Have you tried LungCTAnalyzer extension?
It would be probably easy to come up with a semiautomatic solution for splitting the lung to lobes using classic methods, based on manually placed landmark points, curves, or planes, but nowadays this would only be used for generating training data for neural networks, so it is hard to justify the investment.
This is already available in NVidia AIAA segment editor effect. If we get more models, we can make more of them publicly available. Medical image computing researchers and NVidia are pushing MONAI very much (as a backend of NVidia Clara), so I would expect that we’ll have lots of models available in the coming years. It is hard to predict if researchers will make available their models freely or it will be all commercial.

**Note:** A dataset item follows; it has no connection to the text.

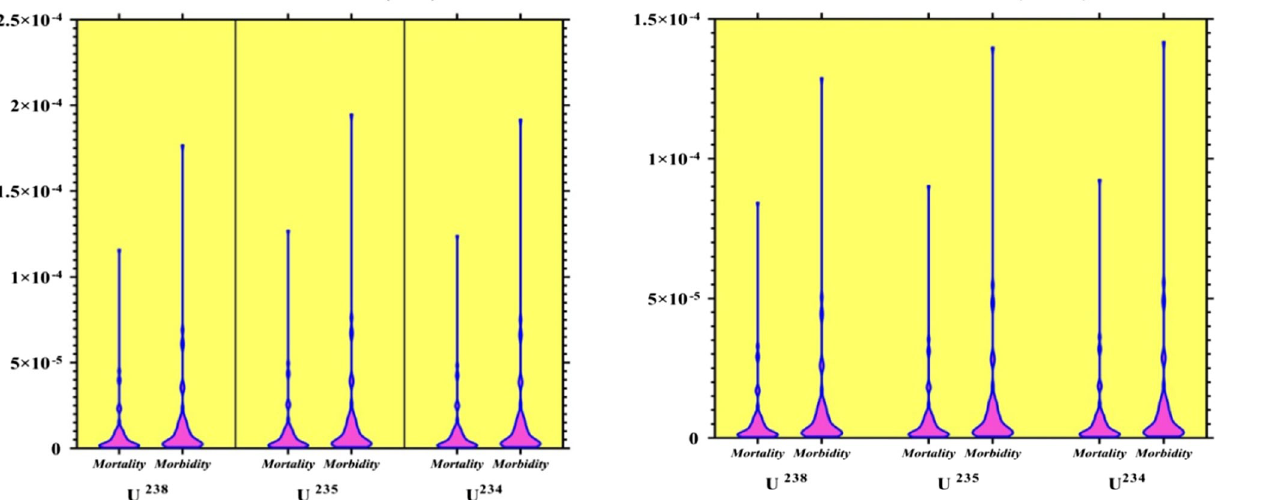
Fig. 26 Distribution of life time cancer risk (males) in the samples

Slicer is a much more generic tool, with much more features than Mimics, which makes it harder to match the performance, but we try to address all pain points. For example, Segment smoothing has been 20x faster (thanks to Kitware investing into improving the corresponding filter in VTK) in recent Slicer Preview releases, so the overhead of surface smoothing is now negligible. There are also experiments for using direct volume rendering for 3D display of segmentations, but since 3D update typically takes less than a second now and can be easily enabled/disabled, this is not on the critical path anymore. If you have performance issues when trying to accomplish a specific workflow then let us know.
In Slicer all display, processing, parametrization are in physical space, in 3D. This way, you can run the same visualization, processing, quantification workflow on a wide variety of inputs without major changes in the parameters. For example, you want to fill holes that are “less than 1mm”, and not that are “less than 3 voxels”, because 1mm makes sense clinically, but 3 voxels only makes sense for a particular image, along a particular volume axis.
@xiang_luo looks like you are testing Slicer as a drop in replacement for Mimics, which is great. I will make some comments as a user who switched to Slicer about a decade ago, for replacement of VG Studio Max and Amira for initially segmentation and then for digitization.
A common misconception that exists among new users (and I sure had that) Slicer is an open-source equivalent of these commercial software. It really isn’t, they are apples and oranges to compare. Slicer is a biomedical image data analysis platform, it is not just specific to segmentation, it is not just for visualization. It is for everything that you can possibly do with biomedical imaging data. It just happens to be one of the best tools for 3D segmentation and visualization too (of course my personal opinion). But with such broad application base, most of the times none of the tools are as specific and fine-tuned enough as in some of those commercial packages. Slicer also excellent for teaching, and multi-team collaboration, if those are important for you.
So what can you do if things that exists in Slicer doesn’t fit the bill for you? The first step is what you did, engage with the community; identify use cases that can improved and supported. Try the tools @lassoan pointed out. If those are not sufficient, the next step is coming up resources (particularly money and time) to build those tools and make the improvements. If they are small enough projects, you can potentially pay an independent developer to make the prototype, make it publicly available and then if it is picked up by community, it would get even more fine-tuned and better supported.
If it is a larger scope, usually one needs to seek longer funding from 3rd parties (research projects, foundations). I would imagine building automated pipelines based on this, particularly with deep learning will fall under this category.